Information shown section start

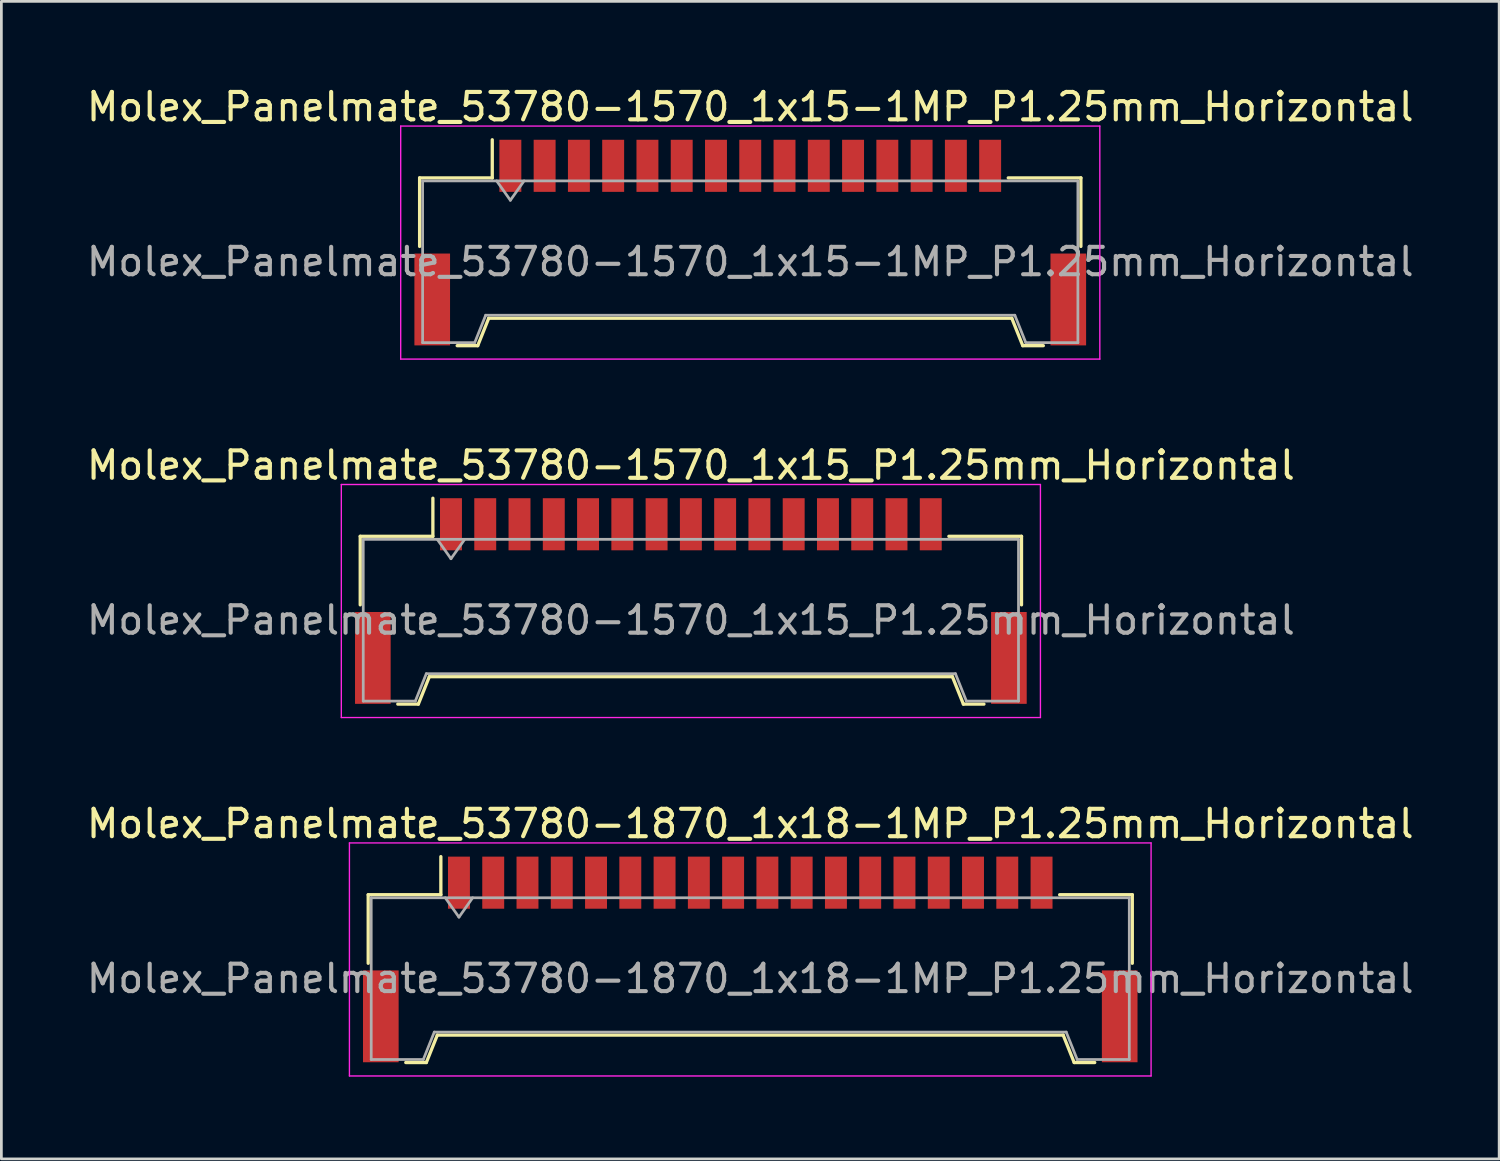
<source format=kicad_pcb>
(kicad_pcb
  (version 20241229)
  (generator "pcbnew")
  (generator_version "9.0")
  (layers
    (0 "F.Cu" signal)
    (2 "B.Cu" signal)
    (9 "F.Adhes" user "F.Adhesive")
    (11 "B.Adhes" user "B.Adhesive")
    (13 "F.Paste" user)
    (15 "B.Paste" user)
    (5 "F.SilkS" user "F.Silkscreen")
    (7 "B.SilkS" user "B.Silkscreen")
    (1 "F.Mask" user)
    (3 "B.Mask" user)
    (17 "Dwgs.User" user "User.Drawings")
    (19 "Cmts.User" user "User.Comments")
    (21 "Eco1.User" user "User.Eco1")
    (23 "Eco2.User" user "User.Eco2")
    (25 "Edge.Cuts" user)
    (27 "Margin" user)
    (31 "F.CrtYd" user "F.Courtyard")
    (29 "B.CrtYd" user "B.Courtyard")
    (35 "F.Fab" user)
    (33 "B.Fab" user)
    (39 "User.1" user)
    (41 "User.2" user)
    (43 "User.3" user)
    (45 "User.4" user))
  (footprint "Molex_Panelmate_53780-1570_1x15-1MP_P1.25mm_Horizontal"
    (layer "F.Cu")
    (at 24.315 5.798)
    (property "Reference" "Molex_Panelmate_53780-1570_1x15-1MP_P1.25mm_Horizontal" (at 0 -4.95 0) (layer "F.SilkS") (effects (font (size 1 1) (thickness 0.15))))
    (attr smd)
    (fp_line (start -12.06 -2.36) (end -9.41 -2.36) (stroke (width 0.12) (type solid)) (layer "F.SilkS"))
    (fp_line (start -12.06 0.14) (end -12.06 -2.36) (stroke (width 0.12) (type solid)) (layer "F.SilkS"))
    (fp_line (start -10.69 3.76) (end -9.94 3.76) (stroke (width 0.12) (type solid)) (layer "F.SilkS"))
    (fp_line (start -9.94 3.76) (end -9.54 2.76) (stroke (width 0.12) (type solid)) (layer "F.SilkS"))
    (fp_line (start -9.54 2.76) (end 9.54 2.76) (stroke (width 0.12) (type solid)) (layer "F.SilkS"))
    (fp_line (start -9.41 -2.36) (end -9.41 -3.75) (stroke (width 0.12) (type solid)) (layer "F.SilkS"))
    (fp_line (start 9.54 2.76) (end 9.94 3.76) (stroke (width 0.12) (type solid)) (layer "F.SilkS"))
    (fp_line (start 9.94 3.76) (end 10.69 3.76) (stroke (width 0.12) (type solid)) (layer "F.SilkS"))
    (fp_line (start 12.06 -2.36) (end 9.41 -2.36) (stroke (width 0.12) (type solid)) (layer "F.SilkS"))
    (fp_line (start 12.06 0.14) (end 12.06 -2.36) (stroke (width 0.12) (type solid)) (layer "F.SilkS"))
    (fp_line (start -12.75 -4.25) (end -12.75 4.25) (stroke (width 0.05) (type solid)) (layer "F.CrtYd"))
    (fp_line (start -12.75 4.25) (end 12.75 4.25) (stroke (width 0.05) (type solid)) (layer "F.CrtYd"))
    (fp_line (start 12.75 -4.25) (end -12.75 -4.25) (stroke (width 0.05) (type solid)) (layer "F.CrtYd"))
    (fp_line (start 12.75 4.25) (end 12.75 -4.25) (stroke (width 0.05) (type solid)) (layer "F.CrtYd"))
    (fp_line (start -11.95 -2.25) (end -11.95 3.65) (stroke (width 0.1) (type solid)) (layer "F.Fab"))
    (fp_line (start -11.95 -2.25) (end 11.95 -2.25) (stroke (width 0.1) (type solid)) (layer "F.Fab"))
    (fp_line (start -11.95 3.65) (end -10.05 3.65) (stroke (width 0.1) (type solid)) (layer "F.Fab"))
    (fp_line (start -10.05 3.65) (end -9.65 2.65) (stroke (width 0.1) (type solid)) (layer "F.Fab"))
    (fp_line (start -9.65 2.65) (end 9.65 2.65) (stroke (width 0.1) (type solid)) (layer "F.Fab"))
    (fp_line (start -9.25 -2.25) (end -8.75 -1.543) (stroke (width 0.1) (type solid)) (layer "F.Fab"))
    (fp_line (start -8.75 -1.543) (end -8.25 -2.25) (stroke (width 0.1) (type solid)) (layer "F.Fab"))
    (fp_line (start 9.65 2.65) (end 10.05 3.65) (stroke (width 0.1) (type solid)) (layer "F.Fab"))
    (fp_line (start 10.05 3.65) (end 11.95 3.65) (stroke (width 0.1) (type solid)) (layer "F.Fab"))
    (fp_line (start 11.95 -2.25) (end 11.95 3.65) (stroke (width 0.1) (type solid)) (layer "F.Fab"))
    (fp_text user "${REFERENCE}" (at 0 0.7 0) (layer "F.Fab") (effects (font (size 1 1) (thickness 0.15))))
    (pad "1" smd rect (at -8.75 -2.8) (size 0.8 1.9) (layers "F.Cu" "F.Mask" "F.Paste"))
    (pad "2" smd rect (at -7.5 -2.8) (size 0.8 1.9) (layers "F.Cu" "F.Mask" "F.Paste"))
    (pad "3" smd rect (at -6.25 -2.8) (size 0.8 1.9) (layers "F.Cu" "F.Mask" "F.Paste"))
    (pad "4" smd rect (at -5 -2.8) (size 0.8 1.9) (layers "F.Cu" "F.Mask" "F.Paste"))
    (pad "5" smd rect (at -3.75 -2.8) (size 0.8 1.9) (layers "F.Cu" "F.Mask" "F.Paste"))
    (pad "6" smd rect (at -2.5 -2.8) (size 0.8 1.9) (layers "F.Cu" "F.Mask" "F.Paste"))
    (pad "7" smd rect (at -1.25 -2.8) (size 0.8 1.9) (layers "F.Cu" "F.Mask" "F.Paste"))
    (pad "8" smd rect (at 0 -2.8) (size 0.8 1.9) (layers "F.Cu" "F.Mask" "F.Paste"))
    (pad "9" smd rect (at 1.25 -2.8) (size 0.8 1.9) (layers "F.Cu" "F.Mask" "F.Paste"))
    (pad "10" smd rect (at 2.5 -2.8) (size 0.8 1.9) (layers "F.Cu" "F.Mask" "F.Paste"))
    (pad "11" smd rect (at 3.75 -2.8) (size 0.8 1.9) (layers "F.Cu" "F.Mask" "F.Paste"))
    (pad "12" smd rect (at 5 -2.8) (size 0.8 1.9) (layers "F.Cu" "F.Mask" "F.Paste"))
    (pad "13" smd rect (at 6.25 -2.8) (size 0.8 1.9) (layers "F.Cu" "F.Mask" "F.Paste"))
    (pad "14" smd rect (at 7.5 -2.8) (size 0.8 1.9) (layers "F.Cu" "F.Mask" "F.Paste"))
    (pad "15" smd rect (at 8.75 -2.8) (size 0.8 1.9) (layers "F.Cu" "F.Mask" "F.Paste"))
    (pad "MP" smd rect (at -11.6 2.075) (size 1.3 3.35) (layers "F.Cu" "F.Mask" "F.Paste"))
    (pad "MP" smd rect (at 11.6 2.075) (size 1.3 3.35) (layers "F.Cu" "F.Mask" "F.Paste")))
  (footprint "Molex_Panelmate_53780-1570_1x15_P1.25mm_Horizontal"
    (layer "F.Cu")
    (at 22.149 18.872)
    (property "Reference" "Molex_Panelmate_53780-1570_1x15_P1.25mm_Horizontal" (at 0 -4.95 0) (layer "F.SilkS") (effects (font (size 1 1) (thickness 0.15))))
    (attr smd)
    (fp_line (start -12.06 -2.36) (end -9.41 -2.36) (stroke (width 0.12) (type solid)) (layer "F.SilkS"))
    (fp_line (start -12.06 0.14) (end -12.06 -2.36) (stroke (width 0.12) (type solid)) (layer "F.SilkS"))
    (fp_line (start -10.69 3.76) (end -9.94 3.76) (stroke (width 0.12) (type solid)) (layer "F.SilkS"))
    (fp_line (start -9.94 3.76) (end -9.54 2.76) (stroke (width 0.12) (type solid)) (layer "F.SilkS"))
    (fp_line (start -9.54 2.76) (end 9.54 2.76) (stroke (width 0.12) (type solid)) (layer "F.SilkS"))
    (fp_line (start -9.41 -2.36) (end -9.41 -3.75) (stroke (width 0.12) (type solid)) (layer "F.SilkS"))
    (fp_line (start 9.54 2.76) (end 9.94 3.76) (stroke (width 0.12) (type solid)) (layer "F.SilkS"))
    (fp_line (start 9.94 3.76) (end 10.69 3.76) (stroke (width 0.12) (type solid)) (layer "F.SilkS"))
    (fp_line (start 12.06 -2.36) (end 9.41 -2.36) (stroke (width 0.12) (type solid)) (layer "F.SilkS"))
    (fp_line (start 12.06 0.14) (end 12.06 -2.36) (stroke (width 0.12) (type solid)) (layer "F.SilkS"))
    (fp_line (start -12.75 -4.25) (end -12.75 4.25) (stroke (width 0.05) (type solid)) (layer "F.CrtYd"))
    (fp_line (start -12.75 4.25) (end 12.75 4.25) (stroke (width 0.05) (type solid)) (layer "F.CrtYd"))
    (fp_line (start 12.75 -4.25) (end -12.75 -4.25) (stroke (width 0.05) (type solid)) (layer "F.CrtYd"))
    (fp_line (start 12.75 4.25) (end 12.75 -4.25) (stroke (width 0.05) (type solid)) (layer "F.CrtYd"))
    (fp_line (start -11.95 -2.25) (end -11.95 3.65) (stroke (width 0.1) (type solid)) (layer "F.Fab"))
    (fp_line (start -11.95 -2.25) (end 11.95 -2.25) (stroke (width 0.1) (type solid)) (layer "F.Fab"))
    (fp_line (start -11.95 3.65) (end -10.05 3.65) (stroke (width 0.1) (type solid)) (layer "F.Fab"))
    (fp_line (start -10.05 3.65) (end -9.65 2.65) (stroke (width 0.1) (type solid)) (layer "F.Fab"))
    (fp_line (start -9.65 2.65) (end 9.65 2.65) (stroke (width 0.1) (type solid)) (layer "F.Fab"))
    (fp_line (start -9.25 -2.25) (end -8.75 -1.543) (stroke (width 0.1) (type solid)) (layer "F.Fab"))
    (fp_line (start -8.75 -1.543) (end -8.25 -2.25) (stroke (width 0.1) (type solid)) (layer "F.Fab"))
    (fp_line (start 9.65 2.65) (end 10.05 3.65) (stroke (width 0.1) (type solid)) (layer "F.Fab"))
    (fp_line (start 10.05 3.65) (end 11.95 3.65) (stroke (width 0.1) (type solid)) (layer "F.Fab"))
    (fp_line (start 11.95 -2.25) (end 11.95 3.65) (stroke (width 0.1) (type solid)) (layer "F.Fab"))
    (fp_text user "${REFERENCE}" (at 0 0.7 0) (layer "F.Fab") (effects (font (size 1 1) (thickness 0.15))))
    (pad "" smd rect (at -11.6 2.075) (size 1.3 3.35) (layers "F.Cu" "F.Mask" "F.Paste"))
    (pad "" smd rect (at 11.6 2.075) (size 1.3 3.35) (layers "F.Cu" "F.Mask" "F.Paste"))
    (pad "1" smd rect (at -8.75 -2.8) (size 0.8 1.9) (layers "F.Cu" "F.Mask" "F.Paste"))
    (pad "2" smd rect (at -7.5 -2.8) (size 0.8 1.9) (layers "F.Cu" "F.Mask" "F.Paste"))
    (pad "3" smd rect (at -6.25 -2.8) (size 0.8 1.9) (layers "F.Cu" "F.Mask" "F.Paste"))
    (pad "4" smd rect (at -5 -2.8) (size 0.8 1.9) (layers "F.Cu" "F.Mask" "F.Paste"))
    (pad "5" smd rect (at -3.75 -2.8) (size 0.8 1.9) (layers "F.Cu" "F.Mask" "F.Paste"))
    (pad "6" smd rect (at -2.5 -2.8) (size 0.8 1.9) (layers "F.Cu" "F.Mask" "F.Paste"))
    (pad "7" smd rect (at -1.25 -2.8) (size 0.8 1.9) (layers "F.Cu" "F.Mask" "F.Paste"))
    (pad "8" smd rect (at 0 -2.8) (size 0.8 1.9) (layers "F.Cu" "F.Mask" "F.Paste"))
    (pad "9" smd rect (at 1.25 -2.8) (size 0.8 1.9) (layers "F.Cu" "F.Mask" "F.Paste"))
    (pad "10" smd rect (at 2.5 -2.8) (size 0.8 1.9) (layers "F.Cu" "F.Mask" "F.Paste"))
    (pad "11" smd rect (at 3.75 -2.8) (size 0.8 1.9) (layers "F.Cu" "F.Mask" "F.Paste"))
    (pad "12" smd rect (at 5 -2.8) (size 0.8 1.9) (layers "F.Cu" "F.Mask" "F.Paste"))
    (pad "13" smd rect (at 6.25 -2.8) (size 0.8 1.9) (layers "F.Cu" "F.Mask" "F.Paste"))
    (pad "14" smd rect (at 7.5 -2.8) (size 0.8 1.9) (layers "F.Cu" "F.Mask" "F.Paste"))
    (pad "15" smd rect (at 8.75 -2.8) (size 0.8 1.9) (layers "F.Cu" "F.Mask" "F.Paste")))
  (footprint "Molex_Panelmate_53780-1870_1x18-1MP_P1.25mm_Horizontal"
    (layer "F.Cu")
    (at 24.315 31.945)
    (property "Reference" "Molex_Panelmate_53780-1870_1x18-1MP_P1.25mm_Horizontal" (at 0 -4.95 0) (layer "F.SilkS") (effects (font (size 1 1) (thickness 0.15))))
    (attr smd)
    (fp_line (start -13.935 -2.36) (end -11.285 -2.36) (stroke (width 0.12) (type solid)) (layer "F.SilkS"))
    (fp_line (start -13.935 0.14) (end -13.935 -2.36) (stroke (width 0.12) (type solid)) (layer "F.SilkS"))
    (fp_line (start -12.565 3.76) (end -11.815 3.76) (stroke (width 0.12) (type solid)) (layer "F.SilkS"))
    (fp_line (start -11.815 3.76) (end -11.415 2.76) (stroke (width 0.12) (type solid)) (layer "F.SilkS"))
    (fp_line (start -11.415 2.76) (end 11.415 2.76) (stroke (width 0.12) (type solid)) (layer "F.SilkS"))
    (fp_line (start -11.285 -2.36) (end -11.285 -3.75) (stroke (width 0.12) (type solid)) (layer "F.SilkS"))
    (fp_line (start 11.415 2.76) (end 11.815 3.76) (stroke (width 0.12) (type solid)) (layer "F.SilkS"))
    (fp_line (start 11.815 3.76) (end 12.565 3.76) (stroke (width 0.12) (type solid)) (layer "F.SilkS"))
    (fp_line (start 13.935 -2.36) (end 11.285 -2.36) (stroke (width 0.12) (type solid)) (layer "F.SilkS"))
    (fp_line (start 13.935 0.14) (end 13.935 -2.36) (stroke (width 0.12) (type solid)) (layer "F.SilkS"))
    (fp_line (start -14.62 -4.25) (end -14.62 4.25) (stroke (width 0.05) (type solid)) (layer "F.CrtYd"))
    (fp_line (start -14.62 4.25) (end 14.62 4.25) (stroke (width 0.05) (type solid)) (layer "F.CrtYd"))
    (fp_line (start 14.62 -4.25) (end -14.62 -4.25) (stroke (width 0.05) (type solid)) (layer "F.CrtYd"))
    (fp_line (start 14.62 4.25) (end 14.62 -4.25) (stroke (width 0.05) (type solid)) (layer "F.CrtYd"))
    (fp_line (start -13.825 -2.25) (end -13.825 3.65) (stroke (width 0.1) (type solid)) (layer "F.Fab"))
    (fp_line (start -13.825 -2.25) (end 13.825 -2.25) (stroke (width 0.1) (type solid)) (layer "F.Fab"))
    (fp_line (start -13.825 3.65) (end -11.925 3.65) (stroke (width 0.1) (type solid)) (layer "F.Fab"))
    (fp_line (start -11.925 3.65) (end -11.525 2.65) (stroke (width 0.1) (type solid)) (layer "F.Fab"))
    (fp_line (start -11.525 2.65) (end 11.525 2.65) (stroke (width 0.1) (type solid)) (layer "F.Fab"))
    (fp_line (start -11.125 -2.25) (end -10.625 -1.543) (stroke (width 0.1) (type solid)) (layer "F.Fab"))
    (fp_line (start -10.625 -1.543) (end -10.125 -2.25) (stroke (width 0.1) (type solid)) (layer "F.Fab"))
    (fp_line (start 11.525 2.65) (end 11.925 3.65) (stroke (width 0.1) (type solid)) (layer "F.Fab"))
    (fp_line (start 11.925 3.65) (end 13.825 3.65) (stroke (width 0.1) (type solid)) (layer "F.Fab"))
    (fp_line (start 13.825 -2.25) (end 13.825 3.65) (stroke (width 0.1) (type solid)) (layer "F.Fab"))
    (fp_text user "${REFERENCE}" (at 0 0.7 0) (layer "F.Fab") (effects (font (size 1 1) (thickness 0.15))))
    (pad "1" smd rect (at -10.625 -2.8) (size 0.8 1.9) (layers "F.Cu" "F.Mask" "F.Paste"))
    (pad "2" smd rect (at -9.375 -2.8) (size 0.8 1.9) (layers "F.Cu" "F.Mask" "F.Paste"))
    (pad "3" smd rect (at -8.125 -2.8) (size 0.8 1.9) (layers "F.Cu" "F.Mask" "F.Paste"))
    (pad "4" smd rect (at -6.875 -2.8) (size 0.8 1.9) (layers "F.Cu" "F.Mask" "F.Paste"))
    (pad "5" smd rect (at -5.625 -2.8) (size 0.8 1.9) (layers "F.Cu" "F.Mask" "F.Paste"))
    (pad "6" smd rect (at -4.375 -2.8) (size 0.8 1.9) (layers "F.Cu" "F.Mask" "F.Paste"))
    (pad "7" smd rect (at -3.125 -2.8) (size 0.8 1.9) (layers "F.Cu" "F.Mask" "F.Paste"))
    (pad "8" smd rect (at -1.875 -2.8) (size 0.8 1.9) (layers "F.Cu" "F.Mask" "F.Paste"))
    (pad "9" smd rect (at -0.625 -2.8) (size 0.8 1.9) (layers "F.Cu" "F.Mask" "F.Paste"))
    (pad "10" smd rect (at 0.625 -2.8) (size 0.8 1.9) (layers "F.Cu" "F.Mask" "F.Paste"))
    (pad "11" smd rect (at 1.875 -2.8) (size 0.8 1.9) (layers "F.Cu" "F.Mask" "F.Paste"))
    (pad "12" smd rect (at 3.125 -2.8) (size 0.8 1.9) (layers "F.Cu" "F.Mask" "F.Paste"))
    (pad "13" smd rect (at 4.375 -2.8) (size 0.8 1.9) (layers "F.Cu" "F.Mask" "F.Paste"))
    (pad "14" smd rect (at 5.625 -2.8) (size 0.8 1.9) (layers "F.Cu" "F.Mask" "F.Paste"))
    (pad "15" smd rect (at 6.875 -2.8) (size 0.8 1.9) (layers "F.Cu" "F.Mask" "F.Paste"))
    (pad "16" smd rect (at 8.125 -2.8) (size 0.8 1.9) (layers "F.Cu" "F.Mask" "F.Paste"))
    (pad "17" smd rect (at 9.375 -2.8) (size 0.8 1.9) (layers "F.Cu" "F.Mask" "F.Paste"))
    (pad "18" smd rect (at 10.625 -2.8) (size 0.8 1.9) (layers "F.Cu" "F.Mask" "F.Paste"))
    (pad "MP" smd rect (at -13.475 2.075) (size 1.3 3.35) (layers "F.Cu" "F.Mask" "F.Paste"))
    (pad "MP" smd rect (at 13.475 2.075) (size 1.3 3.35) (layers "F.Cu" "F.Mask" "F.Paste")))
  (gr_rect
    (start -3 -3)
    (end 51.631 39.22)
    (stroke (width 0.1) (type default))
    (fill no)
    (layer "Edge.Cuts")))
</source>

Information shown section end

Action item
Look above for the line that contains "(fp_line (start -14.62 -4.25)". Starting there, transcribe every line exactly until you have copied the line that contains "(fp_line (start -11.525".

Output
    (fp_line (start -14.62 -4.25) (end -14.62 4.25) (stroke (width 0.05) (type solid)) (layer "F.CrtYd"))
    (fp_line (start -14.62 4.25) (end 14.62 4.25) (stroke (width 0.05) (type solid)) (layer "F.CrtYd"))
    (fp_line (start 14.62 -4.25) (end -14.62 -4.25) (stroke (width 0.05) (type solid)) (layer "F.CrtYd"))
    (fp_line (start 14.62 4.25) (end 14.62 -4.25) (stroke (width 0.05) (type solid)) (layer "F.CrtYd"))
    (fp_line (start -13.825 -2.25) (end -13.825 3.65) (stroke (width 0.1) (type solid)) (layer "F.Fab"))
    (fp_line (start -13.825 -2.25) (end 13.825 -2.25) (stroke (width 0.1) (type solid)) (layer "F.Fab"))
    (fp_line (start -13.825 3.65) (end -11.925 3.65) (stroke (width 0.1) (type solid)) (layer "F.Fab"))
    (fp_line (start -11.925 3.65) (end -11.525 2.65) (stroke (width 0.1) (type solid)) (layer "F.Fab"))
    (fp_line (start -11.525 2.65) (end 11.525 2.65) (stroke (width 0.1) (type solid)) (layer "F.Fab"))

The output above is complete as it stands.